Moreover, 21 percent of those surveyed admitted to medicating their kids with paracetamol, such as Panodil, before sending them to school.

The FOLA parents’ organisation is shocked by the findings.

“I think it is absolutely crazy. It simply cannot be that a child goes to school sick and plays with lots of other children. Then we are faced with the fact that they will infect the whole institution,” said FOLA chair Signe Nielsen.

Pill pushers
At the Børnehuset daycare institution in Silkeborg a meeting was called where parents were implored not to bring their sick children to school.
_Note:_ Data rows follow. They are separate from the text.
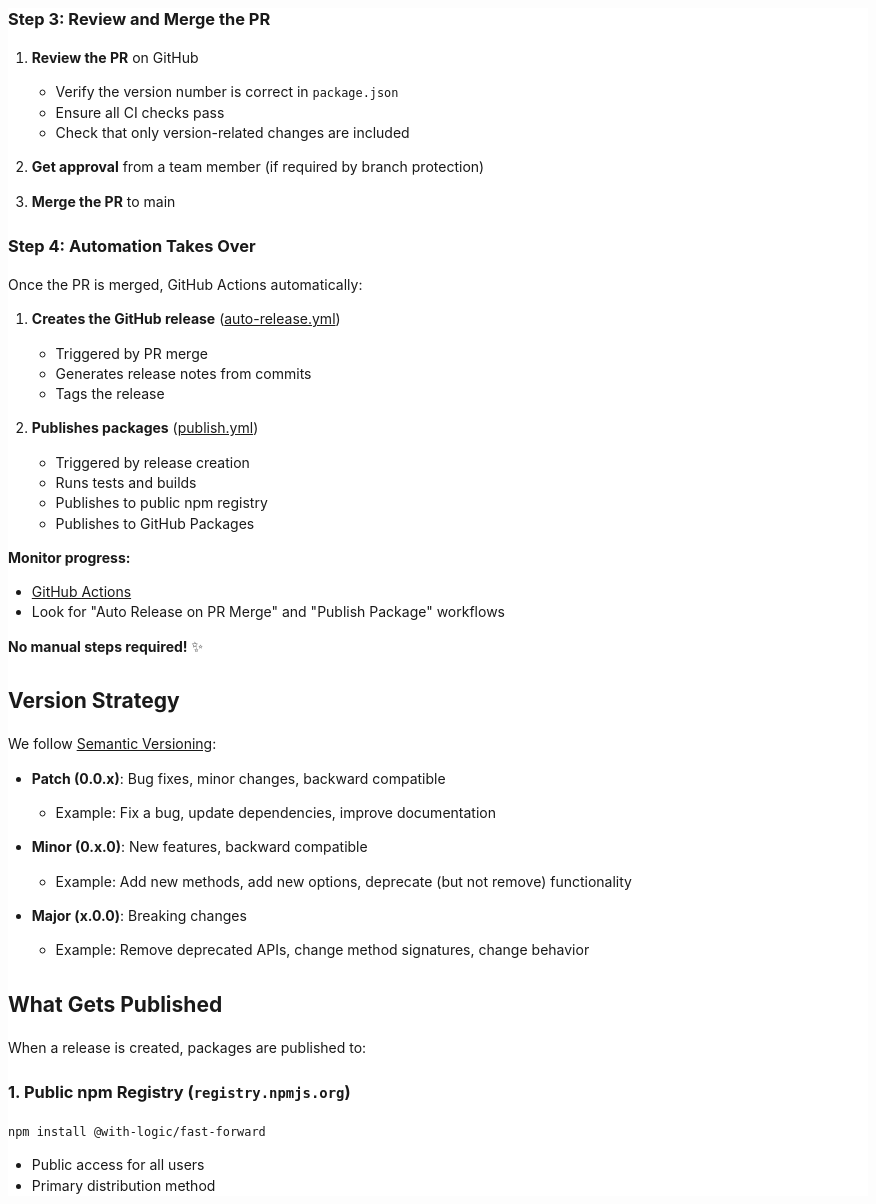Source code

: 
### Step 3: Review and Merge the PR

1. **Review the PR** on GitHub
   - Verify the version number is correct in `package.json`
   - Ensure all CI checks pass
   - Check that only version-related changes are included

2. **Get approval** from a team member (if required by branch protection)

3. **Merge the PR** to main

### Step 4: Automation Takes Over

Once the PR is merged, GitHub Actions automatically:

1. **Creates the GitHub release** ([auto-release.yml](.github/workflows/auto-release.yml))
   - Triggered by PR merge
   - Generates release notes from commits
   - Tags the release

2. **Publishes packages** ([publish.yml](.github/workflows/publish.yml))
   - Triggered by release creation
   - Runs tests and builds
   - Publishes to public npm registry
   - Publishes to GitHub Packages

**Monitor progress:**
- [GitHub Actions](https://github.com/with-logic/fast-forward/actions)
- Look for "Auto Release on PR Merge" and "Publish Package" workflows

**No manual steps required!** ✨

## Version Strategy

We follow [Semantic Versioning](https://semver.org/):

- **Patch (0.0.x)**: Bug fixes, minor changes, backward compatible
  - Example: Fix a bug, update dependencies, improve documentation

- **Minor (0.x.0)**: New features, backward compatible
  - Example: Add new methods, add new options, deprecate (but not remove) functionality

- **Major (x.0.0)**: Breaking changes
  - Example: Remove deprecated APIs, change method signatures, change behavior

## What Gets Published

When a release is created, packages are published to:

### 1. Public npm Registry (`registry.npmjs.org`)
```bash
npm install @with-logic/fast-forward
```
- Public access for all users
- Primary distribution method
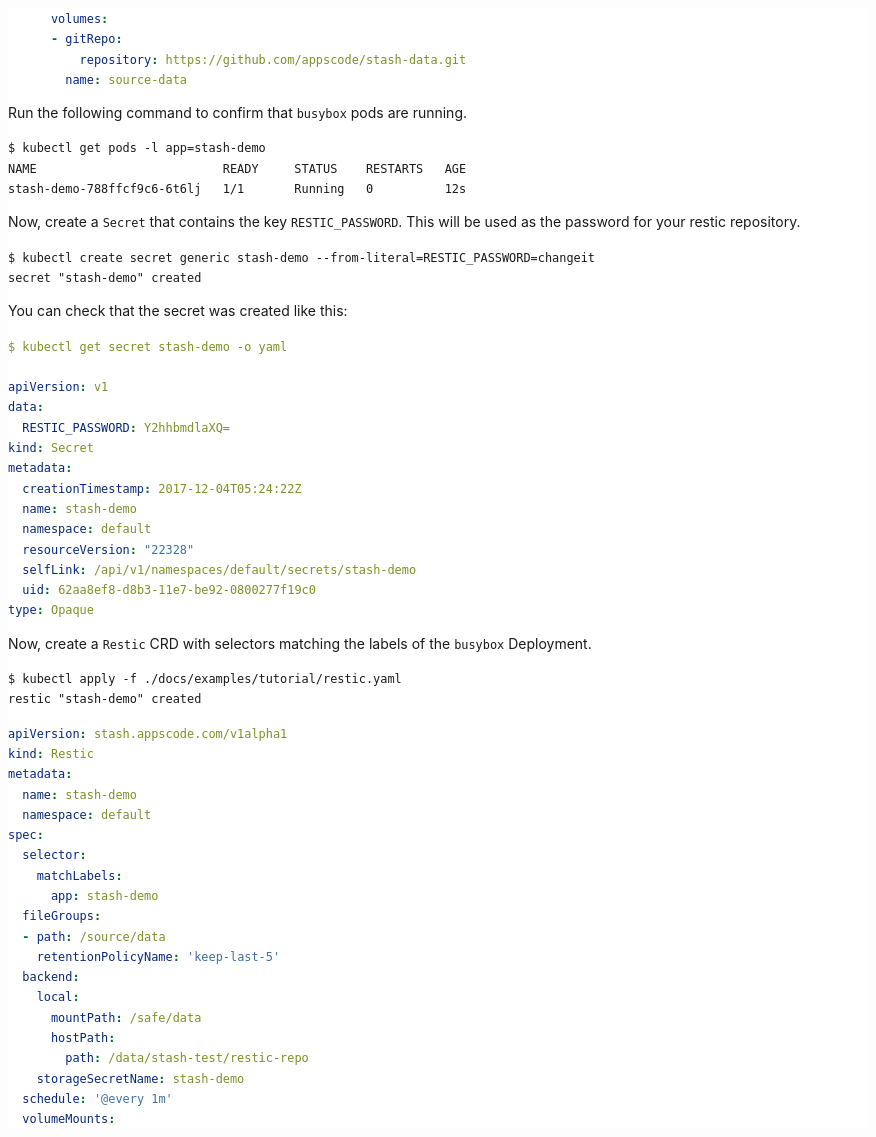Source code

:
 ```yaml
      volumes:
      - gitRepo:
          repository: https://github.com/appscode/stash-data.git
        name: source-data
```

Run the following command to confirm that `busybox` pods are running.

```console
$ kubectl get pods -l app=stash-demo
NAME                          READY     STATUS    RESTARTS   AGE
stash-demo-788ffcf9c6-6t6lj   1/1       Running   0          12s
```

Now, create a `Secret` that contains the key `RESTIC_PASSWORD`. This will be used as the password for your restic repository.

```console
$ kubectl create secret generic stash-demo --from-literal=RESTIC_PASSWORD=changeit
secret "stash-demo" created
```

You can check that the secret was created like this:

```yaml
$ kubectl get secret stash-demo -o yaml

apiVersion: v1
data:
  RESTIC_PASSWORD: Y2hhbmdlaXQ=
kind: Secret
metadata:
  creationTimestamp: 2017-12-04T05:24:22Z
  name: stash-demo
  namespace: default
  resourceVersion: "22328"
  selfLink: /api/v1/namespaces/default/secrets/stash-demo
  uid: 62aa8ef8-d8b3-11e7-be92-0800277f19c0
type: Opaque
```

Now, create a `Restic` CRD with selectors matching the labels of the `busybox` Deployment.

```console
$ kubectl apply -f ./docs/examples/tutorial/restic.yaml
restic "stash-demo" created
```

```yaml
apiVersion: stash.appscode.com/v1alpha1
kind: Restic
metadata:
  name: stash-demo
  namespace: default
spec:
  selector:
    matchLabels:
      app: stash-demo
  fileGroups:
  - path: /source/data
    retentionPolicyName: 'keep-last-5'
  backend:
    local:
      mountPath: /safe/data
      hostPath:
        path: /data/stash-test/restic-repo
    storageSecretName: stash-demo
  schedule: '@every 1m'
  volumeMounts:
```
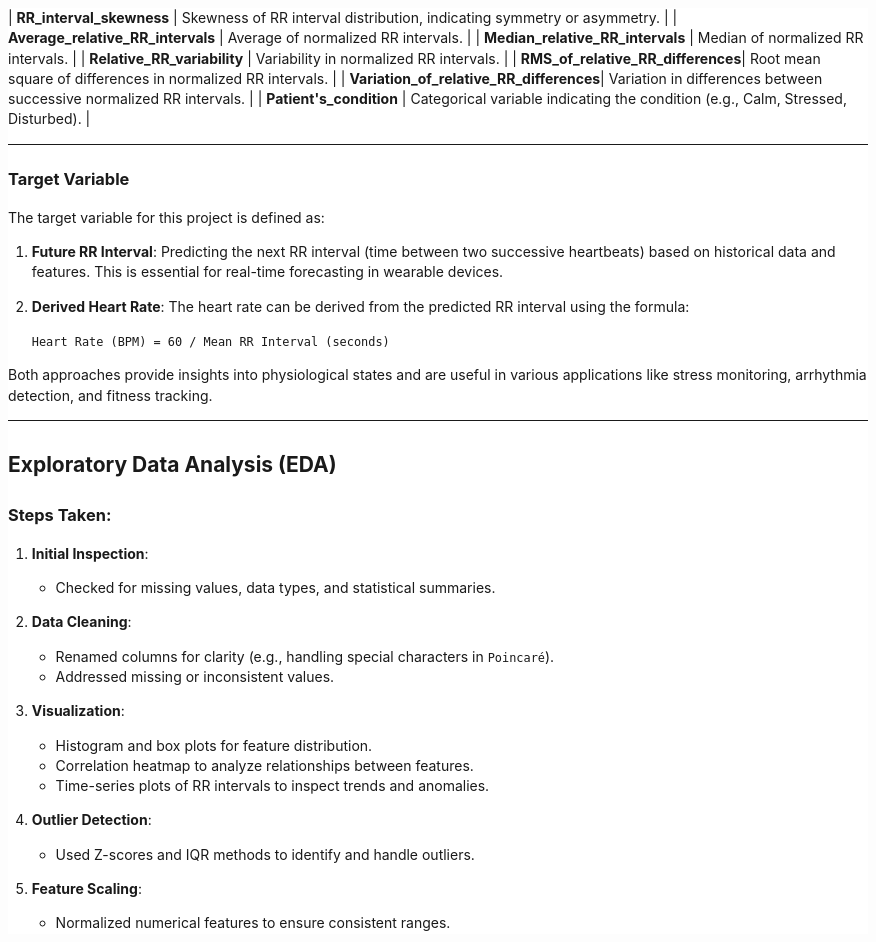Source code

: | **RR_interval_skewness**          | Skewness of RR interval distribution, indicating symmetry or asymmetry.                            |
| **Average_relative_RR_intervals** | Average of normalized RR intervals.                                                                |
| **Median_relative_RR_intervals**  | Median of normalized RR intervals.                                                                 |
| **Relative_RR_variability**       | Variability in normalized RR intervals.                                                            |
| **RMS_of_relative_RR_differences**| Root mean square of differences in normalized RR intervals.                                        |
| **Variation_of_relative_RR_differences**| Variation in differences between successive normalized RR intervals.                          |
| **Patient's_condition**           | Categorical variable indicating the condition (e.g., Calm, Stressed, Disturbed).                    |

---

### **Target Variable**
The target variable for this project is defined as:

1. **Future RR Interval**: Predicting the next RR interval (time between two successive heartbeats) based on historical data and features. This is essential for real-time forecasting in wearable devices.

2. **Derived Heart Rate**: The heart rate can be derived from the predicted RR interval using the formula:
   
   ```
   Heart Rate (BPM) = 60 / Mean RR Interval (seconds)
   ```

Both approaches provide insights into physiological states and are useful in various applications like stress monitoring, arrhythmia detection, and fitness tracking.

---

## **Exploratory Data Analysis (EDA)**

### Steps Taken:
1. **Initial Inspection**:
   - Checked for missing values, data types, and statistical summaries.

2. **Data Cleaning**:
   - Renamed columns for clarity (e.g., handling special characters in `Poincaré`).
   - Addressed missing or inconsistent values.

3. **Visualization**:
   - Histogram and box plots for feature distribution.
   - Correlation heatmap to analyze relationships between features.
   - Time-series plots of RR intervals to inspect trends and anomalies.

4. **Outlier Detection**:
   - Used Z-scores and IQR methods to identify and handle outliers.

5. **Feature Scaling**:
   - Normalized numerical features to ensure consistent ranges.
At Børnehuset there are fears that parents prefer to pack their kids off with a pill without informing teachers.

“We occasionally have children who that they have had a pill for breakfast,” said headteacher Susanne Bødker. “You might think that it is a Panodil more than a vitamin pill, if it is a child who has just been sick, for example.”

Parents sick and tired
Parents, when confronted, often cite pressure at work as a reason for not being able to stay at home with their children.

Many declare that they simply cannot take another day off, as they are afraid of being fired.

Allan Randrup Thomsen, a professor of virology at KU, has heavily criticised the parents’ actions, describing the current situation as a “vicious circle”.

“It promotes the spread of viruses, and it adds momentum to a cycle where parents are pressured by high levels of sick-leave. If they then choose to send the children to daycare while they are still recovering, they keep the epidemic going in daycares, and this in turn puts a greater burden on the parents.”